In February 2005, Dr. Mark Patterson of the Autonomous Systems Lab at the Virginia Institute of Marine Science partnered with Dr. David Demer of the Southwest Fisheries Science Center to investigate an Antarctic coastal ecosystem using the autonomous underwater vehicle Fetch 1 and other tools.

The expedition, which took place between February 1-9, explored the waters near Cape Shirreff on Livingston Island, South Shetlands.

A trio of penguins examine Fetch 1.The goal of the project was to field test the use of a small AUV like Fetch 1 in the challenging waters of the Southern Ocean. Shallow and highly variable bathymetry makes this area unsuitable for study from large ships, and the frigid and seal-infested waters make it uncomfortable and dangerous for SCUBA divers. A specific objective was to determine if Fetch 1 and its side-scan sonar unit could be used to image and identify krill swarms.

Antarctic krill, which aggregate in large swarms and layers in the waters just offshore of the island, provide the main food source for Cape Shirreff’s seasonally resident fur seal and penguin populations.

Fetch I was deployed from a Zodiac several times as a field test for more extensive deployments in future field seasons. Collected data sets were analyzed to study the relationships between the oceanography and biology of the near-shore area.

Overall, Fetch 1 dove 55 times to depths as great as 70 m, and traveled an estimated 12.1 nautical miles. During these dives, Fetch 1 collected 260 Mb of 600 kHz side scan sonar data, 4 hours of underwater video, and simultaneously logged conductivity, temperature, depth, bathymetry, and dissolved-oxygen data at 2 Hz. AUV operations were conducted from the Zodiac under varying conditions of rain, fog, high winds, and high waves.

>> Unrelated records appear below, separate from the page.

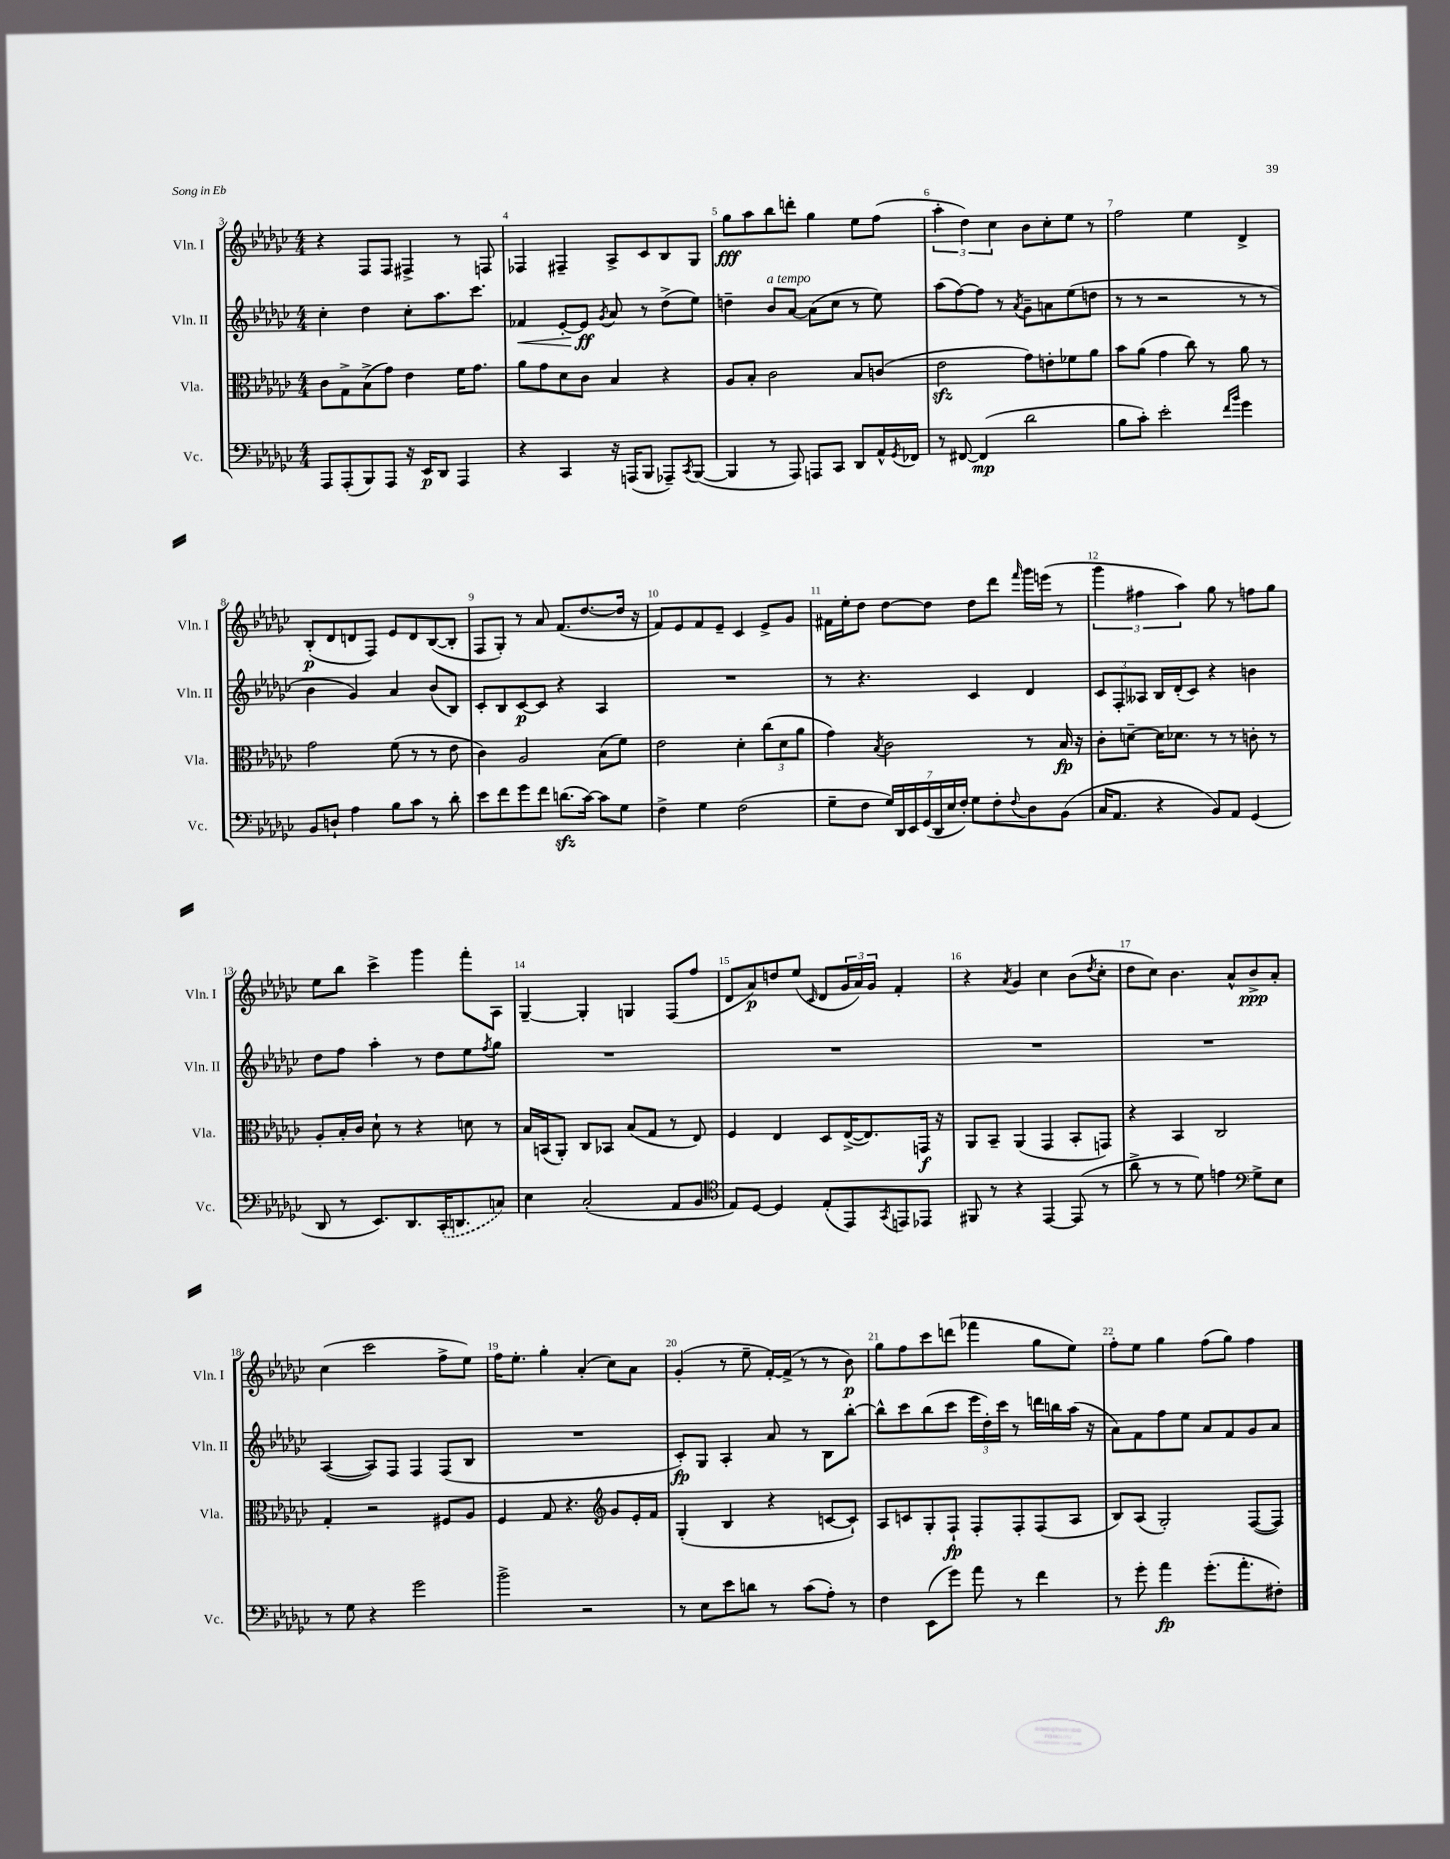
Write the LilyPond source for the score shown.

<<
\new StaffGroup <<
\new Staff = "s0" \with { instrumentName = "Vln. I" shortInstrumentName = "Vln. I" } {
    \clef treble \key ges \major \numericTimeSignature \time 4/4
    r4 f8 f8 fis4-> r8 f8 |
    fes4 fis4-- aes8-> ces'8 bes8 ges8 |
    ges''8\fff aes''8 bes''8 d'''8-. ges''4 ees''8 f''8( |
    \tuplet 3/2 { aes''4-. des''4) ces''4 } bes'8 ces''8-. ees''8 r8 |
    f''2 ees''4 des'4-> |
    bes8-.\p( des'8 d'8 f8) ees'8 d'8 bes8~( bes8-. |
    f8 ges8-.) r8 aes'8 f'8.( des''8.~ des''16 r16 |
    f'8) ees'8 f'8 ees'8-- ces'4 ees'8-> ges'8 |
    fis'16 ees''16-. des''8 des''8~ des''8 des''8 des'''8 \grace { f'''16 } ges'''16 e'''16( r8 |
    \tuplet 3/2 { ges'''4 fis''4 aes''4) } ges''8 r8 f''8 ges''8 |
    ees''8 bes''8 ces'''4-> ges'''4 f'''8-. aes8 |
    ges4~-- ges4-. g4 f8( f''8 |
    des'8 aes'8\p) d''8 ees''8( \grace { ces'16 } des'8 \tuplet 3/2 { ges'16 aes'16) ges'16 } f'4-. |
    r4 \acciaccatura { aes'8 } ges'4 ces''4 bes'8( \acciaccatura { des''8 } ces''8-. |
    des''8 ces''8) bes'4. aes'8-^ bes'8->\ppp aes'8-. |
    ces''4( ces'''2 f''8-> ees''8) |
    f''16 ees''8.-. ges''4-. aes'4-.( ces''8) aes'8 |
    ges'4-.( r8 ees''8-- f'16~-.) f'16->( r8 r8 bes'8\p) |
    ges''8 f''8 ces'''8 d'''8( fes'''4 ges''8 ees''8) |
    f''8-. ees''8 ges''4 f''8( ges''8) f''4 \bar "|." |
}
\new Staff = "s1" \with { instrumentName = "Vln. II" shortInstrumentName = "Vln. II" } {
    \clef treble \key ges \major \numericTimeSignature \time 4/4
    ces''4-. des''4 ces''8-. aes''8. ces'''8. |
    fes'4\< ees'8~-. ees'8\ff\! \acciaccatura { ges'8 } aes'8 r8 des''8->( ees''8) |
    d''4-- bes'8^\markup { \italic "a tempo" } aes'8~ aes'8( ces''8 r8 ees''8) |
    aes''8( f''8~) f''8 r8 \acciaccatura { aes'8 } ges'8-- a'8 ees''8( d''8 |
    r8 r8 r2 r8 r8 |
    bes'4 ges'4) aes'4 bes'8( bes8) |
    ces'8-. bes8 ces'8~\p ces'8 r4 aes4 |
    R1 |
    r8 r4. ces'4 des'4 |
    \tuplet 3/2 { ces'8 f8-. aeses8 } bes16 des'16-.( ces'8) r4 b'4 |
    des''8 f''8 aes''4-. r8 des''8 ees''8 \acciaccatura { f''8 } ges''8 |
    R1 |
    R1 |
    R1 |
    R1 |
    aes4~( aes8) f8 f4 f8( bes8 |
    R1 |
    ces'8-.\fp) ges8 aes4-. aes'8 r8 bes8 bes''8~-. |
    bes''8-^ ces'''8 bes''8( ces'''8 \tuplet 3/2 { ees'''16 des''16-.) ces'''16 } r8 d'''16 b''16 aes''16( r16 |
    aes'8) f'8 f''8 ees''8 aes'8 f'8 ges'8 aes'8 \bar "|." |
}
\new Staff = "s2" \with { instrumentName = "Vla." shortInstrumentName = "Vla." } {
    \clef alto \key ges \major \numericTimeSignature \time 4/4
    ces'8 ges8-> bes8->( ges'8) ees'4 f'16 ges'8. |
    aes'8 ges'8 des'8 ces'8 bes4 r4 |
    aes8 bes8-. ces'2 bes8 c'8( |
    ees'2\sfz ges'8) e'8-. fes'8 aes'8 |
    bes'8 aes'8( ges'4 ces''8) r8 aes'8 r8 |
    ges'2 f'8( r8 r8 ees'8 |
    ces'4) aes2 bes8( f'8) |
    ees'2 des'4-. \tuplet 3/2 { ces''8( des'8 aes'8 } |
    ges'4) \acciaccatura { bes8 } ces'2 r8 bes16\fp r16 |
    ces'8-. d'8~-- d'16 des'8. r8 r8 c'8-. r8 |
    aes8-. bes16-. ces'16 des'8-! r8 r4 d'8 r8 |
    bes16 b,16( aes,8-.) ces8 bes,8 bes8( ges8 r8 ees8) |
    f4 ees4 des8 ees16~->( ees8.) g,16\f r16 |
    aes,8 bes,8-- aes,4( ges,4 bes,8-. g,8) |
    r4 bes,4 ces2 |
    ges4-. r2 fis8 aes8 |
    f4 ges8 r4. \clef treble ges'8 ees'16-. f'16 |
    ges4-.( bes4 r4 c'8~ c'8-!) |
    aes8 c'8 ges8-. f8-!\fp f8-. f8-. f8( aes8 |
    bes8) aes8( ges2-.) f8~( f8) \bar "|." |
}
\new Staff = "s3" \with { instrumentName = "Vc." shortInstrumentName = "Vc." } {
    \clef bass \key ges \major \numericTimeSignature \time 4/4
    aes,,8 aes,,8-.( bes,,8) aes,,8 r16 ees,16\p des,8 aes,,4 |
    r4 ces,4 r16 a,,16( bes,,8 aes,,8--) \acciaccatura { ces,8 } bes,,8~( |
    bes,,4 r8 aes,,8) a,,8 ces,8 des,8 aes,16-^ \acciaccatura { ges,8 } fes,16 |
    r8 fis,8~ fis,4\mp( des'2 |
    bes8 ces'8-.) ees'2-. \grace { f'16 bes'16 } ges'4 |
    bes,8 d8-! aes4 bes8 ces'8 r8 des'8-. |
    ees'8 f'8 ges'8 f'8 d'8.\sfz( ces'16~) ces'8 ges8 |
    f4-> ges4 f2( |
    ges8-- f8 \tuplet 7/4 { ges16) des,16 ees,16 ges,16( des,16 ees16 f16-.) } ges8 f8-. \appoggiatura { f8 } des8 bes,8( |
    ces16 aes,8. r4 bes,8) aes,8 ges,4( |
    des,8 r8 ees,8.) des,8. \once \slurDashed ces,16-.( d,8. c8) |
    ees4 ces2-.( aes,8 bes,8 |
    \clef tenor ees8) des8~ des4 ees8-.( ees,8) \acciaccatura { ges,8 } e,8 ees,8 |
    fis,8 r8 r4 ees,4~ ees,8( r8 |
    aes'8-> r8 r8 des'8) e'4 \clef bass ges8-> ees8 |
    r8 ges8 r4 ges'2 |
    bes'2-> r2 |
    r8 ees8 ees'8 d'8 r8 ces'8( aes8-.) r8 |
    f4 ees,8( ges'8) aes'8 r8 f'4 |
    r8 ges'8-. aes'4\fp ges'8.-.( aes'8.-. fis8-.) \bar "|." |
}
>>
>>
\layout { \context { \Score currentBarNumber = #3 \override BarNumber.break-visibility = ##(#f #t #t) barNumberVisibility = #all-bar-numbers-visible } }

Lessons learned for future deployments

Mark Patterson with Fetch 1 in the South Shetland Islands.Fetch 1 carried tags transmitting on 38 and 50 kHz, and locating the vehicle using the pinger locator proved essential on several occasions when visibility was reduced by fog and whitecaps. It was also necessary to determine when the vehicle fins were knocked around during deployments, when the vehicle inadvertently hit the bottom in uncharted areas (the altimeter onboard cannot avoid collisions with vertical cliffs), and when marine algae had fouled the AUV's propeller. It was also necessary to stay vigilant of leopard seals becoming overly interested in AUV operations and operators.